Пришли врачи перевязать рану. Они выразили радость тем, что она так быстро затягивается.
— Благодарите небеса, сир, — сказали они, — рана оказалась неглубокой.
И Луи ответствовал им голосом, полным черной тоски:
— Ах, вы ошибаетесь, эта рана гораздо глубже. Она задела мое сердце.
Казалось, в эти дни дофин приобрел новый вес. Он постоянно был у одра короля, он выказывал огромное сожаление и сыновью привязанность, и те, кто об этом не знал, и догадаться не могли, какие напряженные отношения сложились в последнее время между королем и его наследником.
Опять-таки казалось, что дофин позабыл об этих сложностях. Он вел себя с таким достоинством, словно был временным королем Франции, однако всем своим видом давал понять, что положение это — временное и что реальным королем он станет только после смерти родителя.
Он испрашивал королевского совета по каждому вопросу, серьезно все выслушивал и был так скромен, что министры начали верить, будто дофин станет тем самым королем, который Франции и нужен.
Народ его обожал. Он слыл благочестивым, и народ простил ему его единственную любовницу, мадам Дадонвиль, которой он был по-прежнему верен. Ведь супруга дофина была вовсе не красавицей, хотя и ее уважали за благочестие, равное благочестию дофина, и скромность — ах, в один прекрасный день она станет очень хорошей королевой. И все-таки при всех его достоинствах не все жаждали видеть дофина на престоле. Вполне возможно, он неглуп и, совершенно очевидно, благочестив, однако многие боялись, что в качестве короля он будет слишком нетерпим и фанатичен; вместе с ним на престол взойдут иезуиты, и они-то и будут править страной. Роль парламента сойдет тогда на нет, а Гревская площадь будет залита кровью казненных.

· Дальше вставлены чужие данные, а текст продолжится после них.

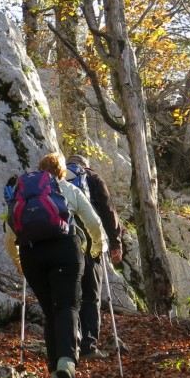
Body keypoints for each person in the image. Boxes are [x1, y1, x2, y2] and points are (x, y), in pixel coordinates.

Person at [4, 152, 107, 378]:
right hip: (65, 250)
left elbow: (10, 235)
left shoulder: (24, 194)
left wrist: (19, 262)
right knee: (67, 306)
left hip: (32, 256)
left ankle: (54, 374)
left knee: (51, 312)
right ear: (62, 172)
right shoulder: (68, 189)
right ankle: (67, 363)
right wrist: (95, 248)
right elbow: (93, 223)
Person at [65, 154, 123, 361]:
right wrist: (115, 243)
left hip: (64, 243)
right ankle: (88, 345)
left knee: (68, 297)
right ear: (85, 166)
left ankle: (68, 346)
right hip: (90, 243)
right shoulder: (92, 178)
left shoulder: (55, 179)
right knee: (91, 294)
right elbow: (108, 211)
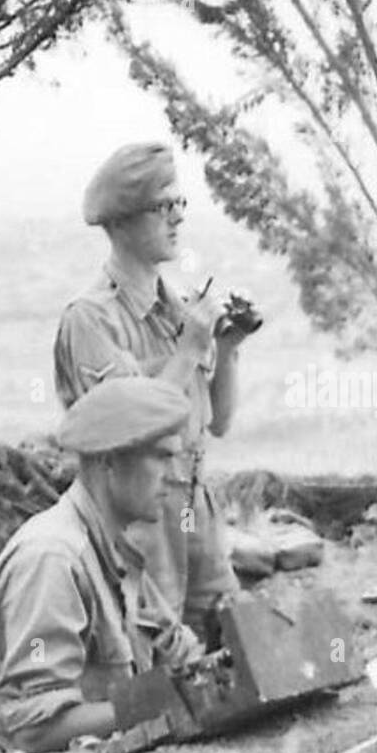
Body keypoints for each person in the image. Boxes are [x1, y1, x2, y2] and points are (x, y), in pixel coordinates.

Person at [53, 142, 246, 639]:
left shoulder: (179, 310)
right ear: (119, 223)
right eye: (163, 208)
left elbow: (218, 423)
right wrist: (187, 351)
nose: (177, 219)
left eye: (180, 205)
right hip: (140, 515)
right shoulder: (91, 320)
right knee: (149, 652)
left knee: (224, 643)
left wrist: (226, 349)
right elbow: (126, 433)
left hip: (194, 505)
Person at [0, 376, 205, 753]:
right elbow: (34, 732)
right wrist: (159, 704)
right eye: (161, 456)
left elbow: (178, 654)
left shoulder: (113, 552)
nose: (174, 475)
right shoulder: (51, 559)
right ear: (110, 461)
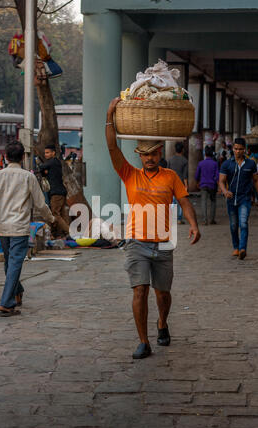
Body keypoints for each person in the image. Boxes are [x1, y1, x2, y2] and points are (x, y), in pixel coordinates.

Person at [106, 98, 201, 360]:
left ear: (161, 154)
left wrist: (193, 225)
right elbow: (112, 148)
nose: (150, 158)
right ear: (140, 156)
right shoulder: (129, 174)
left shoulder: (170, 177)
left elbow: (183, 200)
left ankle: (162, 322)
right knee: (140, 290)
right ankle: (143, 341)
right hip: (136, 241)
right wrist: (109, 116)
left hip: (164, 242)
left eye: (154, 154)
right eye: (145, 154)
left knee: (163, 294)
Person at [0, 140, 55, 317]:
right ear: (22, 157)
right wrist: (50, 218)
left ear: (5, 157)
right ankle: (6, 303)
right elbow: (40, 203)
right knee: (13, 264)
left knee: (10, 263)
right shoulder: (28, 177)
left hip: (3, 228)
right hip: (20, 228)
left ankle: (17, 291)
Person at [219, 138, 258, 260]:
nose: (238, 151)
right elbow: (221, 182)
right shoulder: (227, 164)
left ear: (244, 150)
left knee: (243, 223)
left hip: (245, 198)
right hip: (231, 198)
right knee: (234, 225)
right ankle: (236, 247)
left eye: (240, 149)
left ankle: (243, 248)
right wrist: (225, 191)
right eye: (235, 149)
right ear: (232, 149)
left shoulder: (251, 164)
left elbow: (256, 181)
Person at [39, 144, 70, 238]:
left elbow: (41, 167)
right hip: (60, 191)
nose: (46, 154)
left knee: (55, 214)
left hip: (57, 192)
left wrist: (42, 167)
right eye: (45, 153)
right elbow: (43, 171)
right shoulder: (53, 164)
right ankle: (59, 234)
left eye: (48, 152)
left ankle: (69, 232)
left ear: (53, 153)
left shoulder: (53, 161)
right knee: (62, 214)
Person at [195, 145, 219, 225]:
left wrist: (197, 182)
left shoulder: (201, 163)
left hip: (203, 184)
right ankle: (212, 219)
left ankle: (205, 220)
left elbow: (197, 175)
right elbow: (217, 176)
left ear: (205, 154)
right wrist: (218, 185)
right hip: (212, 185)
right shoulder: (215, 163)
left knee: (203, 202)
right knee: (213, 201)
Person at [167, 142, 188, 224]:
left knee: (172, 201)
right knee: (180, 202)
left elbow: (167, 172)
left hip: (171, 183)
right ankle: (179, 219)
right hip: (180, 184)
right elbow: (185, 175)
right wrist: (186, 185)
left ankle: (171, 218)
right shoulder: (184, 160)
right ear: (182, 150)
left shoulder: (170, 160)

Страна, в которой разрешается говорить философам, куда более здоровое место, чем та, где правят фанатизм и нетерпимость. И поэтому легкомысленный, жаждущий удовольствий король, возможно, представляет собою меньшую угрозу, чем мрачный и суровый фанатик.

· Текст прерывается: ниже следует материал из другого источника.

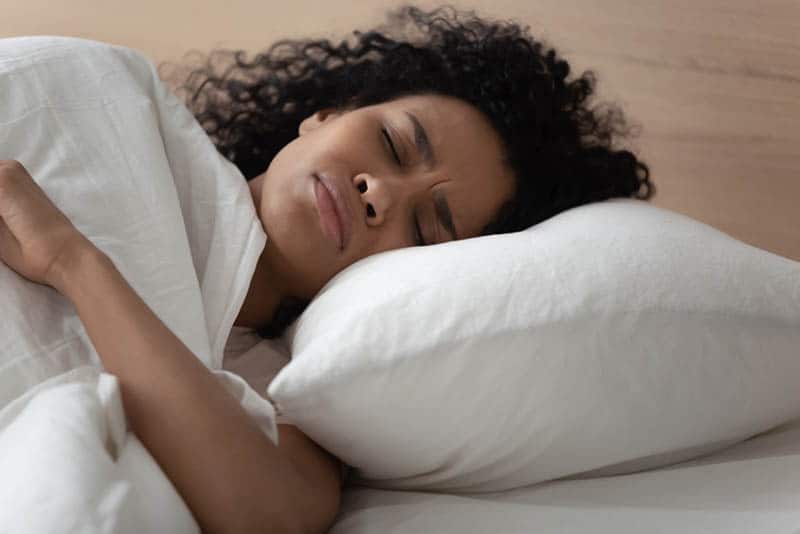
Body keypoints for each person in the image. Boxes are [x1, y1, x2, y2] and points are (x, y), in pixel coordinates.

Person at [0, 4, 653, 533]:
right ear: (327, 113)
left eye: (427, 229)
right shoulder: (106, 98)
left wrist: (75, 261)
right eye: (395, 144)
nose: (383, 193)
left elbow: (268, 517)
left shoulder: (295, 392)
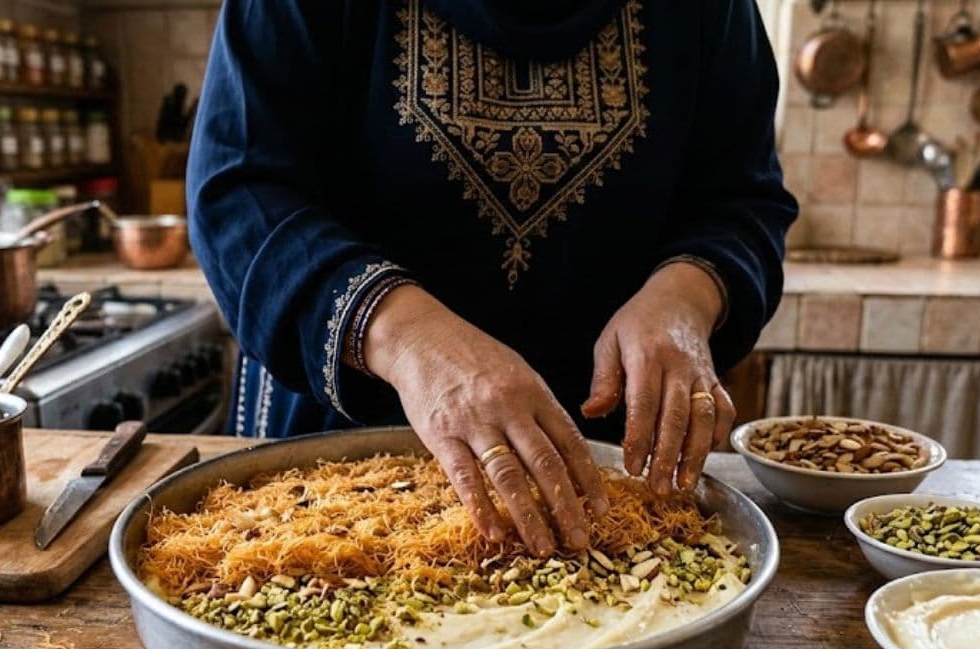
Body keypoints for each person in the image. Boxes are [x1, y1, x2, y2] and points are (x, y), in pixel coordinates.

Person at [187, 0, 798, 556]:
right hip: (336, 482)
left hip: (604, 487)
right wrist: (410, 340)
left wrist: (684, 296)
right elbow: (240, 194)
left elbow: (742, 200)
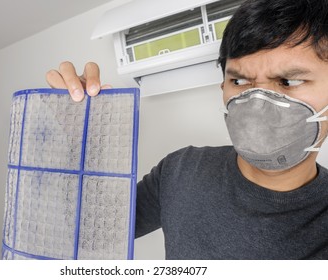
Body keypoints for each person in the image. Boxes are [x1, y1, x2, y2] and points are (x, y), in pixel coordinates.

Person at [46, 0, 328, 259]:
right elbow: (93, 232)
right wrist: (80, 139)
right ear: (223, 88)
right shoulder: (180, 170)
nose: (258, 102)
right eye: (240, 82)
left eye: (289, 82)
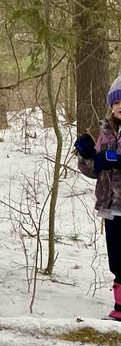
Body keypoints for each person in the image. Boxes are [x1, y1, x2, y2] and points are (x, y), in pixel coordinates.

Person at [75, 73, 121, 321]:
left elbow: (114, 160)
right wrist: (86, 154)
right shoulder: (106, 132)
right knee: (117, 260)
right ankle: (120, 307)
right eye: (116, 103)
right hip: (110, 206)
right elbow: (94, 170)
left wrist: (115, 159)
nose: (120, 107)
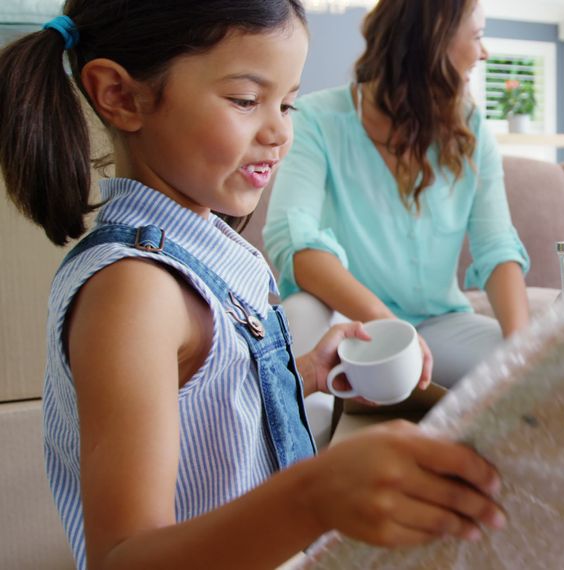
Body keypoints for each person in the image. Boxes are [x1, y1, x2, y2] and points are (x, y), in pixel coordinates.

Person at [0, 2, 505, 568]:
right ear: (120, 96)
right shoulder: (135, 291)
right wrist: (315, 495)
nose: (280, 131)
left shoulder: (207, 244)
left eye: (287, 103)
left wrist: (310, 371)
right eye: (246, 100)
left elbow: (215, 395)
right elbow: (124, 555)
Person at [263, 0, 530, 389]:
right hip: (350, 321)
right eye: (477, 36)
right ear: (434, 42)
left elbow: (497, 247)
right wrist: (387, 326)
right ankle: (308, 447)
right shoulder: (315, 120)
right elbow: (293, 240)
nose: (484, 52)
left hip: (441, 324)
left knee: (537, 375)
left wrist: (522, 345)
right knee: (301, 314)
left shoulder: (472, 131)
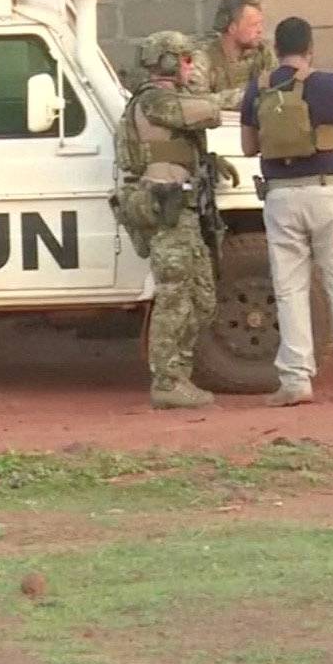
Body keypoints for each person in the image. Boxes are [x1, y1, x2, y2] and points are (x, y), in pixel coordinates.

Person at [241, 16, 333, 407]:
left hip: (280, 197)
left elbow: (247, 147)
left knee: (290, 291)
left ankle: (295, 381)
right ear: (311, 49)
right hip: (326, 194)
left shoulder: (258, 88)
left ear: (276, 50)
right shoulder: (329, 85)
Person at [112, 30, 222, 410]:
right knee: (174, 295)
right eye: (185, 60)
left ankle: (181, 374)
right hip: (165, 208)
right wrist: (226, 96)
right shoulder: (155, 100)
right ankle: (167, 381)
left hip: (183, 208)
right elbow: (207, 113)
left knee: (202, 297)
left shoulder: (167, 101)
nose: (190, 66)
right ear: (169, 62)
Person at [189, 0, 276, 109]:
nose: (260, 30)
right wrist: (243, 97)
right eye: (254, 25)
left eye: (260, 24)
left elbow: (277, 93)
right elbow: (197, 102)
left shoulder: (263, 53)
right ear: (232, 27)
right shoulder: (203, 57)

И дофин продемонстрировал, чего от него можно было бы ожидать, когда, опасаясь, что Дамьен все-таки действовал по указке иезуитов, приказал не устраивать открытого процесса; более того, процесс будет вести не парламент, а тайная комиссия.
Такое решение, направленное на защиту иезуитов, на самом деле сработало против них: народ, убежденный, что дофин и так уже слишком поддерживает иезуитов, увидел в этом решении стремление скрыть, что Дамьен являлся их орудием. Следовательно, за его спиной действительно стояли иезуиты, и они действительно составили против короля заговор.
Прежде, когда король проезжал через Париж, они хранили угрюмое молчание, они не кричали: «Да здравствует король!». Зато теперь прежнее теплое отношение вернулось — ведь он выздоравливал после покушения. Оголодавший народ, и так готовый к бунту, искал лишь козла отпущения, на которого он мог бы вылить все свое негодование и таким образом хоть ненадолго скрасить свое убогое существование. И тут и там по столице начали разноситься возгласы: «Долой иезуитов!»
И толпы уже собирались идти маршем на коллеж иезуитов, коллеж Людовика Великого.
Перепуганные родители тех, кто учился в этом коллеже, помчались туда спасть своих чад. Две сотни мальчиков были спешно эвакуированы, а скопившаяся тем временем вокруг монастыря толпа выкрикивала оскорбления иезуитам.
Однако Париж еще не впал в такую ярость, которая заставила бы людей крушить все подряд и убивать, но настроение царило мрачное, и родители объявили, что их мальчики в коллеж не вернутся. Это было серьезным ударом для монастыря Людовика Великого, одного из богатейших иезуитских институтов.
***e/>
Нетерпение и беспокойство маркизы росли: дни шли за днями, а король так ни разу за нею и не послал, других же способов добиться встречи с ним у нее не было.
Друзья пытались ее успокоить. К ней частенько заглядывали. Кенэ так же как и аббат де Берни, герцог де Гонт, принц де Субиз и герцогиня де Мирепо.
— Судя по всему, — говорила мадам де Мирепо, — он сейчас всецело в руках дофина и его партии. Он пошлет за вами, как только избавится от них.
— Я тоже так думала, — ответила маркиза, — но должна признаться вам, дорогой мой друг, что время идет, и я беспокоюсь все сильнее.
— Но вы не должны предаваться волнению, волнение вам вредит. Все эти годы вы сохраняли свое положение именно благодаря собственному здравому смыслу, и вряд ли вы утратили хоть толику этого замечательного качества. Более того, мне кажется, что вы его даже упрочили.